Passage du texte
•••••
Un avion de la compagnie Cathay Pacific à l’aéroport international de Hongkong, le 14 août 2019. / THOMAS PETER / REUTERS

Un climat de peur s’est installé au sein de la compagnie aérienne de Hongkong, Cathay Pacific, entraînée dans la crise politique sans précédent qui secoue le territoire à statut spécial, alors que Pékin fait durement pression sur toute entreprise soupçonnée de sympathie pour le mouvement prodémocratie.

La semaine dernière, Cathay Pacific avait provoqué la colère des nationalistes chinois après que certains de ses 27 000 employés eurent pris part aux manifestations prodémocratie ou exprimé leur soutien au mouvement. Les dirigeants de Cathay se sont empressés de rassurer Pékin en prenant leurs distances par rapport à la mobilisation prodémocratie, promettant de licencier tout employé soutenant ou participant à des manifestations illégales. La compagnie a déjà licencié deux employés et suspendu un pilote, tous liés aux manifestations. Elle a encore procédé mercredi 14 août au limogeage de deux autres pilotes.
•••••
Extraits d'un jeu de données
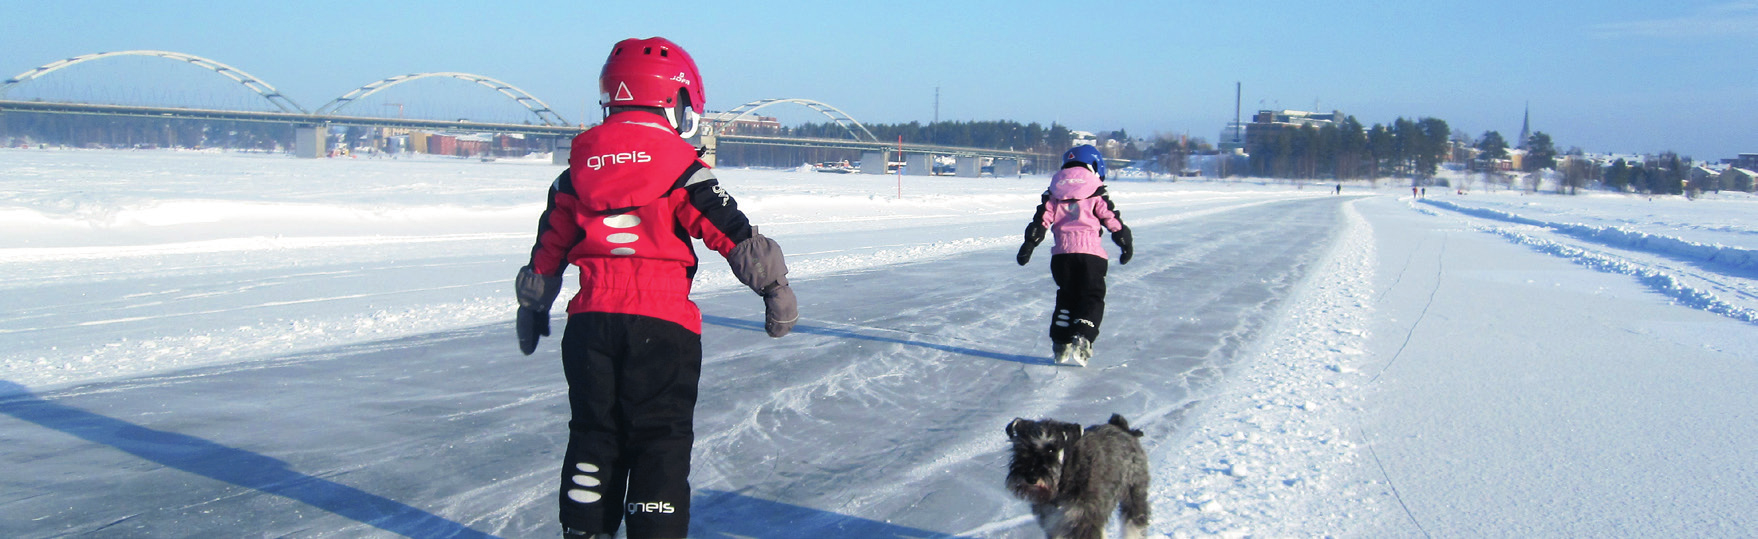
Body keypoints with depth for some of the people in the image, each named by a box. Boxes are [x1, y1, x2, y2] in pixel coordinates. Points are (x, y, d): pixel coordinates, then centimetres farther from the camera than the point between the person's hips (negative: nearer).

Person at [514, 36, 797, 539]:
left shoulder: (577, 173, 10)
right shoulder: (683, 173, -4)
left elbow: (548, 250, 17)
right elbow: (735, 238, -7)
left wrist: (533, 308, 30)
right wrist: (776, 290, 1)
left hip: (589, 323, 4)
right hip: (661, 326, -4)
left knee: (593, 432, 15)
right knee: (661, 439, 2)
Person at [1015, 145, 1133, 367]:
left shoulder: (1054, 194, 13)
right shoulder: (1096, 195, 6)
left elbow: (1041, 220, 7)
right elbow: (1112, 220, 6)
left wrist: (1029, 244, 11)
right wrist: (1126, 243, 18)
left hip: (1062, 254, 3)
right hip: (1091, 253, -3)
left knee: (1066, 297, 18)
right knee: (1091, 299, 2)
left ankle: (1062, 345, 14)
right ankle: (1081, 341, -18)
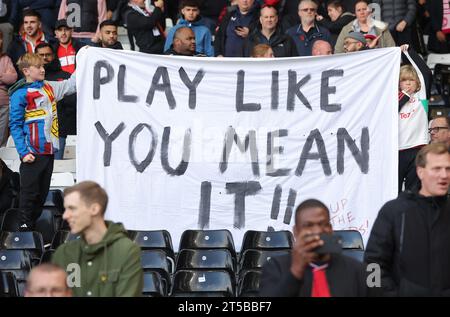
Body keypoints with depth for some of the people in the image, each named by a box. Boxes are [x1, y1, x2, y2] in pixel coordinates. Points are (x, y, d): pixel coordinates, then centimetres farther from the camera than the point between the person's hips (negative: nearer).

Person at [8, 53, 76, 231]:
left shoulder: (50, 88, 10)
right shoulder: (20, 94, -10)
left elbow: (71, 84, 22)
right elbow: (15, 125, -11)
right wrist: (23, 152, -17)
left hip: (49, 150, 7)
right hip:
•••••
Consignes
1. Relevez toutes les sanctions que, selon l'article sur Cathay Pacific, la compagnie a effectivement appliquées à des membres de son personnel.
2. Recopiez à l'identique, s'il vous plaît, le passage de l'article sur Cathay Pacific qui va de « Un avion de » jusqu'à « le mouvement prodémocratie. ».

Résultats obtenus
1.
- Licenciement de deux employés
- Suspension d'un pilote
- Limogeage de deux autres pilotes, le mercredi 14 août

2.
Un avion de la compagnie Cathay Pacific à l’aéroport international de Hongkong, le 14 août 2019. / THOMAS PETER / REUTERS

Un climat de peur s’est installé au sein de la compagnie aérienne de Hongkong, Cathay Pacific, entraînée dans la crise politique sans précédent qui secoue le territoire à statut spécial, alors que Pékin fait durement pression sur toute entreprise soupçonnée de sympathie pour le mouvement prodémocratie.